Drilling is the operation of producing a cylindrical hole by the rotating cutting a edge of a cutter known as the drill.
There are two methods to drilling in a lathe.
1. The workpiece is revolved in a chuck and the drill is held in the drill holder. The movement of the tailstock spindle effects feeding.
2. The drill is held and driven by a drill chuck attached to the headstock spindle. The movement of the tailstock spindle effects feeding. When workpiece is in irregular shape, which cannot be accommodated on a chuck.
Speeds and feeds for drilling in a lathe are 25% lower than the corresponding figures for drilling in a drilling machine.
Reaming is the operation of finishing and sizing a hole, which has been previously drilled or bored. The tool used is called the reamer, which has multiple cutting edges. The reamer is held on the tailstock spindle, either direct or through a drill chucks and is held stationary while the work is revolved at a very slow speed. The feed varies from 0.5 to 2 mm per revolution.
Boring is the operation of enlarging and truing a hole producing by drilling, punching, casting or forging. Boring cannot originate a hole.
Boring is similar to the external turning operation and can be performed in a lathe by the following two methods:
1. The work is revolved in a chuck or a faceplate and the tool, which is fitted to the tool post, is fed into the work. One piece-forged tool is used for boring small hole, whereas a boring bar with a tool bit attached to it is suitable for machining a large hole. The depth of cut is given by the Crosslide screw and the feed is effected by the longitudinal travel of the carriage.
2. The work is clamped on the carriage and a boring bar holding the tool is supported between the centers and made to revolve. In fig. Shown a operation of boring bar.
Internal thread cutting:
The principle of cutting internal thread shown in fig. Similar to an external thread, difference being in the tool used. The tool is similar to boring tool with cutting edges ground to the shape conforming to the thread to be cut. For cutting metric thread, the compound slide is swiveled 30º towards the headstock. The tool is fixed on the tool post after setting it at right angle, using a thread gauge. The depth of cut is given by the compound slide and the thread is finished in the usual manner.
Undercutting is shown in fig., similar to grooving operation. It is the process of boring a groove or a large hole at fixed distance from the end of a hole, except that a square nose-parting tool is used. Undercutting is done at the end of an internal thread or a counterbore to provide Clearance for the tool or any mating parts.
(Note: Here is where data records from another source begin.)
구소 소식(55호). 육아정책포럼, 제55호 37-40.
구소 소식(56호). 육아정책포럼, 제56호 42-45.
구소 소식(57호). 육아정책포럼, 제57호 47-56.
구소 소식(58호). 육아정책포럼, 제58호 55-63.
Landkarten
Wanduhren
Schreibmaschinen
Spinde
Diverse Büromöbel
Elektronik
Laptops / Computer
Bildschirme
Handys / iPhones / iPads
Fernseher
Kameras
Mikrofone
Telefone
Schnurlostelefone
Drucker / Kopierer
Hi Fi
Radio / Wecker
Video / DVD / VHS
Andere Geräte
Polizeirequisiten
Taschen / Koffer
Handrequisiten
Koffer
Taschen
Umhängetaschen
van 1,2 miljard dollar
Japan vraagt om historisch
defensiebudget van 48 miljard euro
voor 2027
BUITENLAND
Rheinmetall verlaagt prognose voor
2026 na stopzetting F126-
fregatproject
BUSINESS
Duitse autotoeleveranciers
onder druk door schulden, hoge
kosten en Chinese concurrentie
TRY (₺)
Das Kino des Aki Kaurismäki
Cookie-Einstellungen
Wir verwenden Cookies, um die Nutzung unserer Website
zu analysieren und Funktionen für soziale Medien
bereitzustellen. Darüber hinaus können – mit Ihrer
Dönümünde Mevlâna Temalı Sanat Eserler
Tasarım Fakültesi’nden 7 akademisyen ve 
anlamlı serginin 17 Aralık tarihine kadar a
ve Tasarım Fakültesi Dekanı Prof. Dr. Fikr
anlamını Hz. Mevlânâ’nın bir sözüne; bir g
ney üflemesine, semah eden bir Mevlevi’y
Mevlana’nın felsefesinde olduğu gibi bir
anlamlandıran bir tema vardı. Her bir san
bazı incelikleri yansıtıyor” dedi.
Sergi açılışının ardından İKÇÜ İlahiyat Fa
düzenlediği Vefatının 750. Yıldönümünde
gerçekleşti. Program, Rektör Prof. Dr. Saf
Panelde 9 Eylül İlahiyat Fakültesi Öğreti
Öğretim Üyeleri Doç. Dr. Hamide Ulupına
In fig parting-off, the operation of cutting workpiece after it has been machined to the desired size and shape. The process involves rotating the workpiece on a chuck at half the speed by narrow parting of tool perpendicular to the lathe axis. Before the operation is started, the carriage is locked in a position on the lathe bed and the cutting tool is held rigidly on the tool post with the compound slide set parallel to the lathe axis. The feed varies from 0.07 to 0.15 mm per rev. and the depth of cut tool ranges from 3-to10 mm. In stages the parting tool is first fed through a certain depth, two more cuts are made at the two slides of the central groove.